Berdasarkan penelusuran Tirto, rencana amandemen UUD 1945 sempat disuarakan pada Oktober 2019. Kala itu, Ketua Umum Partai Nasional Demokrat (Nasdem) Surya Paloh bertemu dengan Ketua Umum Partai Gerindra Prabowo Subianto dan keduanya sepakat untuk mengamandemen UUD 1945 secara menyeluruh. Paloh menyoroti beberapa poin dalam rencana amandemen itu.
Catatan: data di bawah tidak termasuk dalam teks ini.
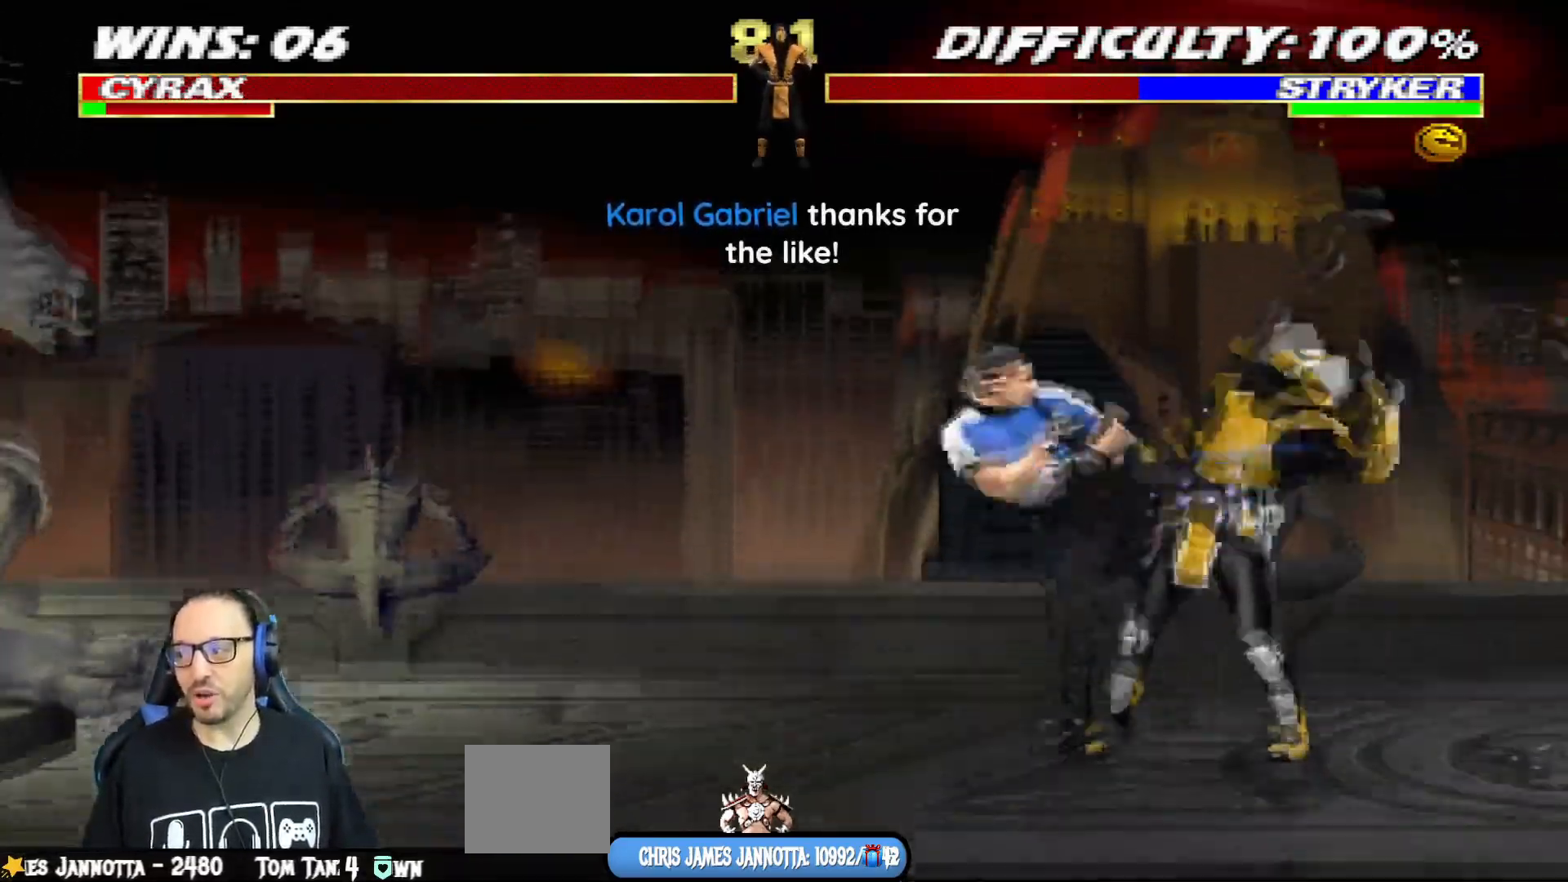
{"buttons": ["CROSS"], "left_stick": "down", "right_stick": "center", "events": [[16, "CROSS", "down"], [133, "CROSS", "up"], [216, "CROSS", "down"], [317, "CROSS", "up"], [417, "CROSS", "down"], [467, "left_stick", "down"]]}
Pertama, menghidupkan lagi GBHN; kedua, mengatur ulang keserempakan dalam pemilihan umum.
Wakil Ketua MPR Hidayat Nur Wahid menyebut memang Partai Nasdem-lah yang paling gencar mendorong agar masa jabatan presiden ditambah jadi tiga periode, sementara PKB ingin presiden kembali dipilih MPR.
Wacana itu menghilang seiring penegasan Jokowi menolak penambahan masa jabatan presiden dan kembali mengemuka sekarang.
Pakar Hukum Tata Negara dari Universitas Andalas Feri Amsyari mengatakan "penambahan tiga periode presiden itu hanya mungkin dilakukan dengan mengubah Pasal 7 UUD 1945." Untuk melakukan amandemen itu butuh kekuatan politik yang besar, katanya, sebab pasal 37 UUD 1945 mensyaratkan usul perubahan pasal harus diajukan oleh minimal 1/3 anggota MPR yang terdiri dari anggota DPR dan anggota DPD. Ayat berikutnya dari pasal itu mengatakan, pasal yang diusulkan untuk diamandemen pun harus jelas.
Sidang untuk mengubah pasal harus dihadiri minimal 1/3 anggota MPR. Perubahan atas pasal hanya bisa jika mendapat persetujuan dari 50 persen plus 1 orang anggota MPR. Jika keputusan itu telah dibuat, maka tak ada lagi upaya untuk menganulirnya.
Meski banyak yang menolak, termasuk partai dan Jokowi sendiri, serta syaratnya relatif berat, secara hitung-hitungan politik masa jabatan tiga periode bukan tidak mungkin, kata Wijayanto. Sebab saat ini sebagian besar partai sudah masuk gerbong pemerintah, hanya tersisa Partai Demokrat dan Partai Keadilan Sejahtera (PKS) di kubu oposisi. Partai Demokrat malah tengah dipukul dualisme kepengurusan setelah pengambilalihan paksa oleh Kepala Staf Kepresidenan (KSP) Moeldoko.
Menurutnya tak ada yang bisa memastikan masa jabatan presiden tetap dua periode mengingat minimnya komitmen para politikus terhadap demokrasi. Bisa dilihat mulai dari revisi UU KPK, revisi UU Minerba, pembahasan UU Cipta Kerja, sampai penyelenggaraan Pilkada 2020 yang semuanya menerobos aspirasi masyarakat.
"Itu adalah rekam jejak yang menunjukkan politikus-politikus kita sudah terlalu jauh memunggungi demokrasi, mengabaikan publik," kata Wijayanto.